When to use the following PCA methods:

- Vanilla PCA:
    - Most small to medium training sets
    - Fairly linear and not complex projections
- Incremental PCA:
    - Large training sets
    - Online PCA (such as on the fly or new instance training)
- Randomized PCA:
    - Much faster training compared to vanilla PCA
    - Okay with finding an approximation for the first d-principcal components
    - (m or n > 500) and (d < 80% m or n)
- Kernel PCA:
    - Complex nonlinear projections
    - Preserves clusters of instances after projection

## 7.

> How can you evaluate the performance of a dimensionality reduction algorithm on your dataset?

You can evaluate the performance by performing an inverse transformation to project the reduced dataset back to its original dimensionality. Then compare the reconstructed dataset with the original by computing the mean squared distance error.

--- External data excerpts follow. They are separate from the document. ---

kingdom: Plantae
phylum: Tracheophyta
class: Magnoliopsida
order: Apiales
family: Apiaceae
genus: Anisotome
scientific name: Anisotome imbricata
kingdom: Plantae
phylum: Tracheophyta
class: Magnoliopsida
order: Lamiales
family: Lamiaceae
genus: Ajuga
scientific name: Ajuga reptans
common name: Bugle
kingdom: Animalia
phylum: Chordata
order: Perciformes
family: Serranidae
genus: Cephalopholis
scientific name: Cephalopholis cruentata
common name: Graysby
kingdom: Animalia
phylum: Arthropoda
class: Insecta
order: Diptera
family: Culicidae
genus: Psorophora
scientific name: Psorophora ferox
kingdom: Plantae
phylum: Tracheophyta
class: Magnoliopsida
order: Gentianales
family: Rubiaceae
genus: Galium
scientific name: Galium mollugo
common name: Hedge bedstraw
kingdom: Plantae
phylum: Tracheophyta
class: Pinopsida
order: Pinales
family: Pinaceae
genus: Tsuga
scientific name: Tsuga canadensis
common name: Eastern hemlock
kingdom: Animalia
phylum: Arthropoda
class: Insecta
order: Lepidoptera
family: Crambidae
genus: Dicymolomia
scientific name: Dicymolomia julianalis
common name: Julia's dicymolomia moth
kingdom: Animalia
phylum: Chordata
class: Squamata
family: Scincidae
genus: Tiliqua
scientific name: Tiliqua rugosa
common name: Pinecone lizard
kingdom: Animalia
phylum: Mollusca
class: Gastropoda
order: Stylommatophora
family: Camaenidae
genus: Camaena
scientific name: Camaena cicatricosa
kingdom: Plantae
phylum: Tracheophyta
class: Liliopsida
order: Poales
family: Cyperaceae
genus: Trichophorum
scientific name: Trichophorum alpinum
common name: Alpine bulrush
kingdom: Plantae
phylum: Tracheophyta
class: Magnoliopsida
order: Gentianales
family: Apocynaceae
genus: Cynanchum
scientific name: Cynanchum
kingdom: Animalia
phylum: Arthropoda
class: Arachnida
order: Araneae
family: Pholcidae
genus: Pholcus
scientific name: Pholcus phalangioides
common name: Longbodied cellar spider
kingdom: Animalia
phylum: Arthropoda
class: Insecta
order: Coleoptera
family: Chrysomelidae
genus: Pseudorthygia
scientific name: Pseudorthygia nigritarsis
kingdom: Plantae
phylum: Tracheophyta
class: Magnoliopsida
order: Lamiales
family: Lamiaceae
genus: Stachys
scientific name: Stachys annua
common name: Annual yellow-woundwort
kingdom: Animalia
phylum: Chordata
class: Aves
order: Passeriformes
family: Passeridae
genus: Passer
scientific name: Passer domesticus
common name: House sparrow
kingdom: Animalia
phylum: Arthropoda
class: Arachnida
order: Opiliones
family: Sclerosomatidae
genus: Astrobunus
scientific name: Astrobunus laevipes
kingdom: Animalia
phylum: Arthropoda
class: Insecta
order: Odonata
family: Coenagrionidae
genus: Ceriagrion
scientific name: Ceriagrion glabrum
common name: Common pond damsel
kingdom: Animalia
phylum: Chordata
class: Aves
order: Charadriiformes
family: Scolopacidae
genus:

A good dimensionality reduction algorithm would reduce the dimensions such that the algorithm runs faster and loses the least amount of information (ie. it minimizes the mean squared error between the reconstructed and original data).

## 8.

> Does it make any sense to chain two different dimensionality reduction algorithms?

It would make sense to chain two different dimensionality reduction algorithms. The first can be used to remove empty dimensions so that the second can be used to transform the dataset without having to worry about the empty dimensions.

## 9.

> 1. Load the MNIST dataset (introduced in Chapter 3) and split it into a training set and a test set (take the first 60,000 instances for training, and the remaining 10,000 for testing).

> 2. Train a Random Forest classifier on the dataset and time how long it takes, then evaluate the resulting model on the test set.

> 3. Next, use PCA to reduce the dataset's dimensionality, with an explained variance ratio of 95%.

> 4. Train a new Random Forest classifier on the reduced dataset and see how long it takes.

> 5. Was training much faster?

> 6. Next, evaluate the classifier on the test set.

> 7. How does it compare to the previous classifier?

## 10.

> 1. Use t-SNE to reduce the MNIST dataset down to two dimensions and plot the result using Matplotlib.

> 2. You can use a scatterplot using 10 different colors to represent each image's target class.

> 3. Alternatively, you can replace each dot in the scatterplot with the corresponding instance's class (a digit from 0 to 9).

> 4. Or even plot scaled-down versions of the digit images themselves.
    >> Note: If you plot all digits, the visualization will be too cluttered, so you should either:  
    >> - Draw a random sample.
    >>
    >> - Or plot an instance only if no other instance has already been plotted at a close distance.

> 5. You should get a nice visualization with well-separated clusters of digits.

> 6. Try using other dimensionality reduction algorithms such as PCA, LLE, or MDS and compare the resulting visualizations.